Request -
Say how many lines of the material below contain the word "Zustimmung", with no other words.

Records supplied -
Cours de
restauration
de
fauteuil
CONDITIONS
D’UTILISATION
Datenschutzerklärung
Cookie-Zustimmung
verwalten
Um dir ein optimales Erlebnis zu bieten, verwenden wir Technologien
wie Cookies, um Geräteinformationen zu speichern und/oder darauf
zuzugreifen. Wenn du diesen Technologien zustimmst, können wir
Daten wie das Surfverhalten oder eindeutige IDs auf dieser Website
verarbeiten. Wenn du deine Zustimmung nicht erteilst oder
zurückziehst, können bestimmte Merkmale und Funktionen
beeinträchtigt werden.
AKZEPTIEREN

--

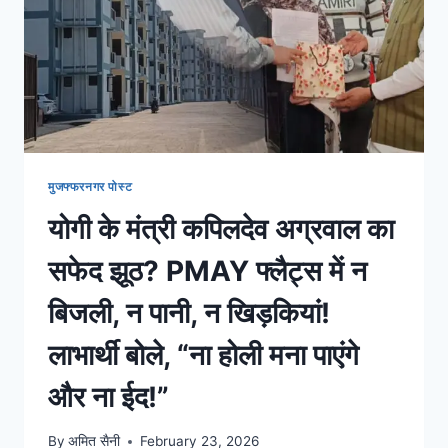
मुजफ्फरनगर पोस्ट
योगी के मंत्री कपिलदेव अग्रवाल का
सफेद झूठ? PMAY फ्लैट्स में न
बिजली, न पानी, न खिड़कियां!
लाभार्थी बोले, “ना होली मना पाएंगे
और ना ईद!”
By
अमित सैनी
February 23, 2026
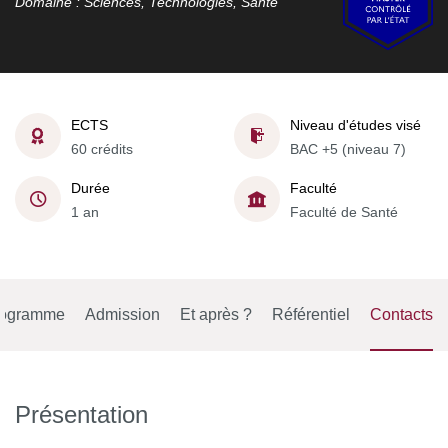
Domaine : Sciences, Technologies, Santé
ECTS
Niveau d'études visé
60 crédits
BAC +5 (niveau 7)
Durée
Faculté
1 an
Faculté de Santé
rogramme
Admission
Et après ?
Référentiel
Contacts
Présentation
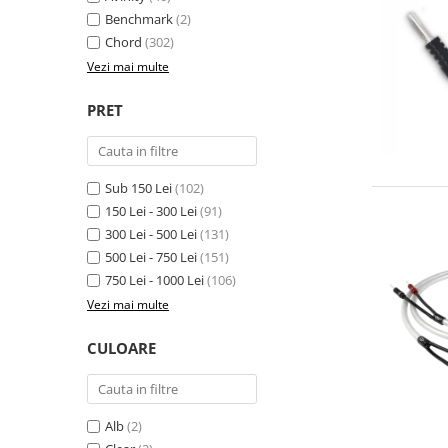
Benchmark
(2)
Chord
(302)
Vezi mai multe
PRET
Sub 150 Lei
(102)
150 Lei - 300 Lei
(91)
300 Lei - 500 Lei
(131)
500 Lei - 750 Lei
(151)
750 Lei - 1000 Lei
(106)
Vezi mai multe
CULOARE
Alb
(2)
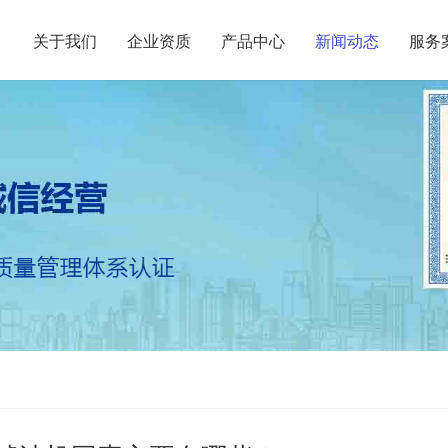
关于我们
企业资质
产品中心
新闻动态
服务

Written answer -
2